▶ DESCRIZIONE DEL COMPITO
Trascrivi per favore dall'articolo sulla condanna di Chiara Petrolini il brano che comincia con "Arrivata la sentenza" e termina con "7 agosto 2024.".

▶ BRANO PROPOSTO
Arrivata la sentenza della Corte d’Assise di Parma sul caso di Chiara Petrolini e i neonati morti e sepolti a Vignale di Traversetolo.
In una delle ultime udienze aveva affermato di non essere una “mamma assassina”. Adesso, ecco la sentenza arrivata in queste ore su Chiara Petrolini e il caso dei neonati morti e sepolti a Vignale di Traversetolo che ha stabilito una condanna a 24 anni e tre mesi di reclusione per la ragazza, accusata degli omicidi dei due neonati partoriti il 12 maggio 2023 e il 7 agosto 2024.

Chiara Petrolini e i neonati morti e sepolti: la sentenza
È stata condannata a 24 anni e tre mesi Chiara Petrolini, la ragazza accusata del duplice omicidio premeditato dei suoi due figli neonati e di soppressione dei cadaveri. Lo ha deciso dopo poco più di tre ore di camera di consiglio, la Corte di Assise di Parma, nel processo alla 22enne di Vignale di Traversetolo. L’imputata è stata assolta per l’omicidio del primogenito.
Secondo quanto si apprende, i giudici hanno anche riqualificato una delle due soppressioni di cadavere, quella relativa al secondo figlio, nel meno grave reato di occultamento di cadavere. Anche il gip di Parma che a settembre 2024 aveva disposto i domiciliari aveva aderito a questa tesi.
Come ha reagito la ragazza
Stando a quanto riportato dai principali organi di stampa, la Petrolini ha assistito impassibile alla lettura della sentenza. Poi è uscita dall’aula, gremita di giornalisti ma anche di amici della famiglia e cittadini, accompagnata dai carabinieri. La ragazza è ai domiciliari da settembre 2024. Interessante anche quanto accaduto all’ex fidanzato della Petrolini, nonché padre dei due neonati morti.
Dopo la sentenza di condanna a Chiara Petrolini, infatti, Samuel Granelli, ex fidanzato e padre dei due bambini partoriti dalla ragazza, è uscito subito dall’aula scappando via. “E’ scappato, vorrei raggiungerlo per capire come sta”, ha fatto sapere l’avvocato Monica Moschioni che lo assiste come parte civile come riportato dall’ANSA. “In tutta questa vicenda voleva essere riconosciuto nel suo diritto di padre, nel suo diritto di esserci nella vita di questi bambini. Nessuna sentenza, nessuna pena gli restituirà questo”, ha aggiunto la legale.

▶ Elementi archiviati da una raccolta
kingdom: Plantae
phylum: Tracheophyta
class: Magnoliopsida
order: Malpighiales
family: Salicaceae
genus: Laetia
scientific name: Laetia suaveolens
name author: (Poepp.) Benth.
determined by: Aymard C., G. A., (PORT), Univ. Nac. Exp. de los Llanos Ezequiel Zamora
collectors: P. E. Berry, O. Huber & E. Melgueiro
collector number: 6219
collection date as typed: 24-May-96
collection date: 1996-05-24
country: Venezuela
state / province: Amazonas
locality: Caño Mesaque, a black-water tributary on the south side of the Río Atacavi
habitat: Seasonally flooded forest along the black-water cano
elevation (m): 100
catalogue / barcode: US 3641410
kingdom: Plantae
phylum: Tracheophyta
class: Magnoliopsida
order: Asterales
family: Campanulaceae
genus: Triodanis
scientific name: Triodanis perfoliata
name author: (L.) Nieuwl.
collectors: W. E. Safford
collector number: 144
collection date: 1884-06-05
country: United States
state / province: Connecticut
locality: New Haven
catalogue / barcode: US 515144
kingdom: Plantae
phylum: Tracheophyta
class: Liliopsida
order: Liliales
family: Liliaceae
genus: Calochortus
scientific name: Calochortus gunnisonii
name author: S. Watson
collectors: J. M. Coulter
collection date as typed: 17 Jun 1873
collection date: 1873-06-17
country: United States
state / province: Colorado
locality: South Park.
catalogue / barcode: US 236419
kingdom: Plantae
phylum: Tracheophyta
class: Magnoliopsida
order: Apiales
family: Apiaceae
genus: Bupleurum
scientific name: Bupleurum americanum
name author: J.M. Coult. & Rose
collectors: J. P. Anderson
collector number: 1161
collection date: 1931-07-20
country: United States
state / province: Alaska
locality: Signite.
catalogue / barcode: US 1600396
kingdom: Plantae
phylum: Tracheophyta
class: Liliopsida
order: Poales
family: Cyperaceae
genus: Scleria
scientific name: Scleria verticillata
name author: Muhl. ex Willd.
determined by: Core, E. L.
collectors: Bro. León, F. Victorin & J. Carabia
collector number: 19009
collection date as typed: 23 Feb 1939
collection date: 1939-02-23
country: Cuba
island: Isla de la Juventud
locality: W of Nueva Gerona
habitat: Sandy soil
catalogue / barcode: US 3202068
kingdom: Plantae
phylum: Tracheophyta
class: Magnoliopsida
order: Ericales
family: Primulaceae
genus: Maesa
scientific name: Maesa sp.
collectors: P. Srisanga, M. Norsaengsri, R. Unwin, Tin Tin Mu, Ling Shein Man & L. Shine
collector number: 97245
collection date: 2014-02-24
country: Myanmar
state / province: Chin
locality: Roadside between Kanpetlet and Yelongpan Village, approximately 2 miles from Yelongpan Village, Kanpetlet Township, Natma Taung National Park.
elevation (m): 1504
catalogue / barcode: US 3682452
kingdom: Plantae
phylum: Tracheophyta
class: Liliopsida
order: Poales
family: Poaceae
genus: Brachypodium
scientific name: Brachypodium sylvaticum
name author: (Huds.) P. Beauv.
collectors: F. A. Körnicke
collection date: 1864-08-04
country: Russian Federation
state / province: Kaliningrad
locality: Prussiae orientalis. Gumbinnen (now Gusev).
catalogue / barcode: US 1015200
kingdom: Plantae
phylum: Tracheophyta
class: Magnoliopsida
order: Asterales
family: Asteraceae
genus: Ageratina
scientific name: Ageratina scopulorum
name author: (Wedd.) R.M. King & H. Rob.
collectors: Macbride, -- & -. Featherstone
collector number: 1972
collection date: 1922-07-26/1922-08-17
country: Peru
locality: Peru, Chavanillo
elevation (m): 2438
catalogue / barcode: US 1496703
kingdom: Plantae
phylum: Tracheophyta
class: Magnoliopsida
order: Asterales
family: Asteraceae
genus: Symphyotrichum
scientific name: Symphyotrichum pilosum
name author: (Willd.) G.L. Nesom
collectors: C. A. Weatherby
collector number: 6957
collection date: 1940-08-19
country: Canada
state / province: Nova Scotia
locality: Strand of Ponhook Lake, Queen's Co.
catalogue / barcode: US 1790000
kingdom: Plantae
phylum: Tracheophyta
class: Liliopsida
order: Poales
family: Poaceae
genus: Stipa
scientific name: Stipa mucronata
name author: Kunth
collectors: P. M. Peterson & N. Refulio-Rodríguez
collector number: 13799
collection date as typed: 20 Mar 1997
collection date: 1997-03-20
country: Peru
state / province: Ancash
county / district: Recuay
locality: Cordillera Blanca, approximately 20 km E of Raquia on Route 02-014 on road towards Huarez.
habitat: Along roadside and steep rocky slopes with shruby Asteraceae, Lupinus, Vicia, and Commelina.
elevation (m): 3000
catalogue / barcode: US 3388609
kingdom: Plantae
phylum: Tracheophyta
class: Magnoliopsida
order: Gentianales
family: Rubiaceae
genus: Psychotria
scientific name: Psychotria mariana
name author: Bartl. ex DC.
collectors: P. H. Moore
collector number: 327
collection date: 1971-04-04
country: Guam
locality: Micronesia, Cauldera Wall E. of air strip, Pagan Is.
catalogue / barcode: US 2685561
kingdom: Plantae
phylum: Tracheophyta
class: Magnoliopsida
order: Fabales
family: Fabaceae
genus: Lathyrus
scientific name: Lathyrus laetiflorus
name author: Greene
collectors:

▶ SOLUZIONE
Arrivata la sentenza della Corte d’Assise di Parma sul caso di Chiara Petrolini e i neonati morti e sepolti a Vignale di Traversetolo.
In una delle ultime udienze aveva affermato di non essere una “mamma assassina”. Adesso, ecco la sentenza arrivata in queste ore su Chiara Petrolini e il caso dei neonati morti e sepolti a Vignale di Traversetolo che ha stabilito una condanna a 24 anni e tre mesi di reclusione per la ragazza, accusata degli omicidi dei due neonati partoriti il 12 maggio 2023 e il 7 agosto 2024.